━━ GIVEN PASSAGE

Career Technical Writing High-Lights

In academia we have to maintain a vita for Tenure and Promotion purposes and also for seeking financial support from various agencies. Now that I am retired it does not appear that I need that vita anymore but it is interesting that in looking at the different publications down through the years it portrays a trail of evolving interests and experiences. The following list of publications, along with anecdotal notes, provide a view of what I see as some of the best experiences in my professional career. - FHI

Irons, FH, "Magnetometer for Small Specimens," IBM Technical Report, Endicott, NY, Jan 31, 1955, 18pp, Code:TR105.096.359
This was my first engineering job and took me out of state for the summer of 1954. It convinced my Dad that I was not going to return to the farm. I designed the magnetometer from a schematic in RM Bozorth's physics book. It was used to measure the magnetic properties of thin films in support of the development of the magnetic drum memory device. Later the magnetometer was built into a servo-controlled system to measure samples automatically.

------, "Digital Storage of Statistical Data," IRE Trans. on Nuclear Science, Vol.NS-7, No.1, Mar 1960, pp 43-48.
This graduate research work used a 14-track tape recorder to store digital samples from a photo-multiplier tube in the study of low level radiation effects for the Radio-Activity Center at MIT. It was fully transistorized and stored digital samples in parallel on a short loop of tape. The concept centered around the random nature of pulse arrival times to not have to preserve time information. This system eliminated the need for lab technicians to manually create histograms from thousands of samples taken from strip chart recorder outputs. The storage system would record for several days and then produce the statistics of the experiment in seconds. A beginning in automation!

━━━━
━━ SUPPLIED DATA

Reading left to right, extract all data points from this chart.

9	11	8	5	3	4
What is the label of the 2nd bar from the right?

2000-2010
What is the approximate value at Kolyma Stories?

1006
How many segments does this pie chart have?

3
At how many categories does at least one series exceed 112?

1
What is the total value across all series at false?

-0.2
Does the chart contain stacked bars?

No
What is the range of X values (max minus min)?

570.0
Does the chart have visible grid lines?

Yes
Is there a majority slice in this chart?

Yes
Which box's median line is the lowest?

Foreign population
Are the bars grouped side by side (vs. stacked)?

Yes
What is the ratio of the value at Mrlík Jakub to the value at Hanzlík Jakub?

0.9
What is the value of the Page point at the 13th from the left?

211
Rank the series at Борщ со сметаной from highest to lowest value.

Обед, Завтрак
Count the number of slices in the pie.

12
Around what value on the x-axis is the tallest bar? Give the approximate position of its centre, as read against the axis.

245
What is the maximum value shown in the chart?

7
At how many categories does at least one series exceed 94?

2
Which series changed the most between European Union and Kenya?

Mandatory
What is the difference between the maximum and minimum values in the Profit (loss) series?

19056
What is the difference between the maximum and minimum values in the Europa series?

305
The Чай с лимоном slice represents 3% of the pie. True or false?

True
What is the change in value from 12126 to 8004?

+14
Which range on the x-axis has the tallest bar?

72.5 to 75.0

━━━━

> **PROBLEM DESCRIPTION**:
In the text on career technical writing highlights, whose physics book supplied the schematic used to design the magnetometer?

> **OUTPUT OF THE TASK**:
RM Bozorth's physics book.